(Written task): If a record holds a picture, skip the picture but print everything else exactly.

━━━ Data shown ━━━

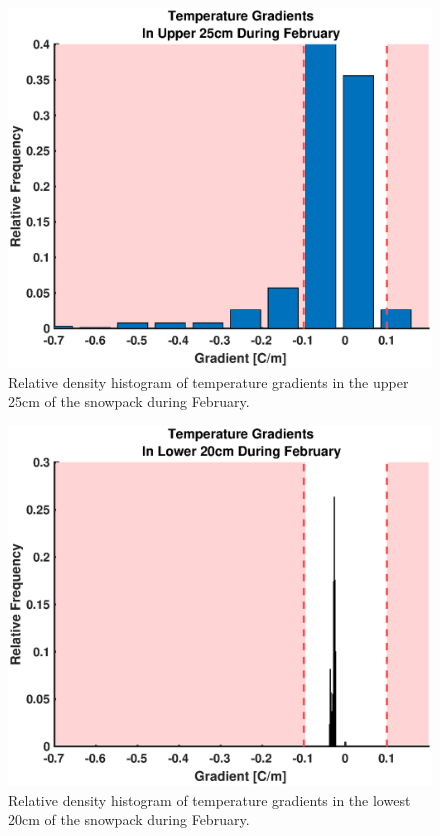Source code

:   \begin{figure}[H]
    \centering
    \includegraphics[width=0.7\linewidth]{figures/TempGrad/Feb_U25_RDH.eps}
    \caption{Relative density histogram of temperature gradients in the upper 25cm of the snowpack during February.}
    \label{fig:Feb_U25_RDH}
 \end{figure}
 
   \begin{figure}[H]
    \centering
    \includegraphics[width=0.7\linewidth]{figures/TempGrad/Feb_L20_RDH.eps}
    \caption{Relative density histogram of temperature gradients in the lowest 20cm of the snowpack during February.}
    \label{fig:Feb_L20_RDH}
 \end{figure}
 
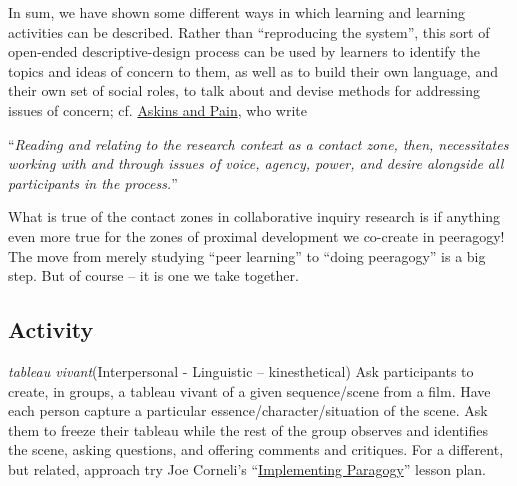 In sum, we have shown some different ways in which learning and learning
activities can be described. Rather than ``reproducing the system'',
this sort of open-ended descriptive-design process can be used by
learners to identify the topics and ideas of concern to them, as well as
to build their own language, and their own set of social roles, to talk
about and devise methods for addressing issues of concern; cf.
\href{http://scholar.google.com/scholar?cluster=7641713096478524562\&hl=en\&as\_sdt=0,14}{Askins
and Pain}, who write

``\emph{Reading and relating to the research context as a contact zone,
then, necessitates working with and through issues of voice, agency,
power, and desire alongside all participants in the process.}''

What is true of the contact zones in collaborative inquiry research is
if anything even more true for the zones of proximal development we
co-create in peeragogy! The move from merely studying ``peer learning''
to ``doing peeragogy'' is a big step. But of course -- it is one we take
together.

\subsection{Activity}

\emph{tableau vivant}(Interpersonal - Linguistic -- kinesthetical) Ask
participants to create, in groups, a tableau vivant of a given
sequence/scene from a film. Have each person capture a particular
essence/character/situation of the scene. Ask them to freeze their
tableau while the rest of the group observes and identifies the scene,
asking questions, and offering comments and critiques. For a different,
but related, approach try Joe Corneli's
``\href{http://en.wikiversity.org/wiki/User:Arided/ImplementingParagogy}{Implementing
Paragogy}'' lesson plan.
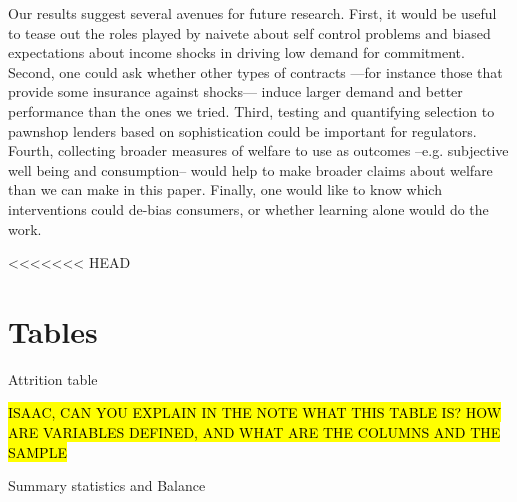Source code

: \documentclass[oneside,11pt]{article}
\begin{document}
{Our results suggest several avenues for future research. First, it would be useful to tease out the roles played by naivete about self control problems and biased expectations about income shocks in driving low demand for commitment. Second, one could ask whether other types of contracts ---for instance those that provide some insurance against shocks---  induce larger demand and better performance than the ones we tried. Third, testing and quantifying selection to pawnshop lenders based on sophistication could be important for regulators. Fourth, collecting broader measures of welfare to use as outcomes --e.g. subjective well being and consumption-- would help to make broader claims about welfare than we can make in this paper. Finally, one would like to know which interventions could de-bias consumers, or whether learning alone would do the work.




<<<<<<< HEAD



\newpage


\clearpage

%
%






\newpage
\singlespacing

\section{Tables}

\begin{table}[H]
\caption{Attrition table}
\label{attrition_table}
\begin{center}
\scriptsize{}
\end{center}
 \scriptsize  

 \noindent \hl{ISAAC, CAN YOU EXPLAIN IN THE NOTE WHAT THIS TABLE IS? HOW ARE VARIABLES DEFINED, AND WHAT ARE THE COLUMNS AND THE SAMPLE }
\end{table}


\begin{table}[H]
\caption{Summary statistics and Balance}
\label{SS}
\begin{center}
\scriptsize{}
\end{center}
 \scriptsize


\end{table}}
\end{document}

━━━

(Result of this task):
Source code

:   \begin{figure}[H]
    \centering
    \includegraphics[width=0.7\linewidth]{figures/TempGrad/Feb_U25_RDH.eps}
    \caption{Relative density histogram of temperature gradients in the upper 25cm of the snowpack during February.}
    \label{fig:Feb_U25_RDH}
 \end{figure}
 
   \begin{figure}[H]
    \centering
    \includegraphics[width=0.7\linewidth]{figures/TempGrad/Feb_L20_RDH.eps}
    \caption{Relative density histogram of temperature gradients in the lowest 20cm of the snowpack during February.}
    \label{fig:Feb_L20_RDH}
 \end{figure}
 
 In sum, we have shown some different ways in which learning and learning
activities can be described. Rather than ``reproducing the system'',
this sort of open-ended descriptive-design process can be used by
learners to identify the topics and ideas of concern to them, as well as
to build their own language, and their own set of social roles, to talk
about and devise methods for addressing issues of concern; cf.
\href{http://scholar.google.com/scholar?cluster=7641713096478524562\&hl=en\&as\_sdt=0,14}{Askins
and Pain}, who write

``\emph{Reading and relating to the research context as a contact zone,
then, necessitates working with and through issues of voice, agency,
power, and desire alongside all participants in the process.}''

What is true of the contact zones in collaborative inquiry research is
if anything even more true for the zones of proximal development we
co-create in peeragogy! The move from merely studying ``peer learning''
to ``doing peeragogy'' is a big step. But of course -- it is one we take
together.

\subsection{Activity}

\emph{tableau vivant}(Interpersonal - Linguistic -- kinesthetical) Ask
participants to create, in groups, a tableau vivant of a given
sequence/scene from a film. Have each person capture a particular
essence/character/situation of the scene. Ask them to freeze their
tableau while the rest of the group observes and identifies the scene,
asking questions, and offering comments and critiques. For a different,
but related, approach try Joe Corneli's
``\href{http://en.wikiversity.org/wiki/User:Arided/ImplementingParagogy}{Implementing
Paragogy}'' lesson plan.
Source code

: \documentclass[oneside,11pt]{article}
\begin{document}
{Our results suggest several avenues for future research. First, it would be useful to tease out the roles played by naivete about self control problems and biased expectations about income shocks in driving low demand for commitment. Second, one could ask whether other types of contracts ---for instance those that provide some insurance against shocks---  induce larger demand and better performance than the ones we tried. Third, testing and quantifying selection to pawnshop lenders based on sophistication could be important for regulators. Fourth, collecting broader measures of welfare to use as outcomes --e.g. subjective well being and consumption-- would help to make broader claims about welfare than we can make in this paper. Finally, one would like to know which interventions could de-bias consumers, or whether learning alone would do the work.




<<<<<<< HEAD



\newpage


\clearpage

%
%






\newpage
\singlespacing

\section{Tables}

\begin{table}[H]
\caption{Attrition table}
\label{attrition_table}
\begin{center}
\scriptsize{}
\end{center}
 \scriptsize  

 \noindent \hl{ISAAC, CAN YOU EXPLAIN IN THE NOTE WHAT THIS TABLE IS? HOW ARE VARIABLES DEFINED, AND WHAT ARE THE COLUMNS AND THE SAMPLE }
\end{table}


\begin{table}[H]
\caption{Summary statistics and Balance}
\label{SS}
\begin{center}
\scriptsize{}
\end{center}
 \scriptsize


\end{table}}
\end{document}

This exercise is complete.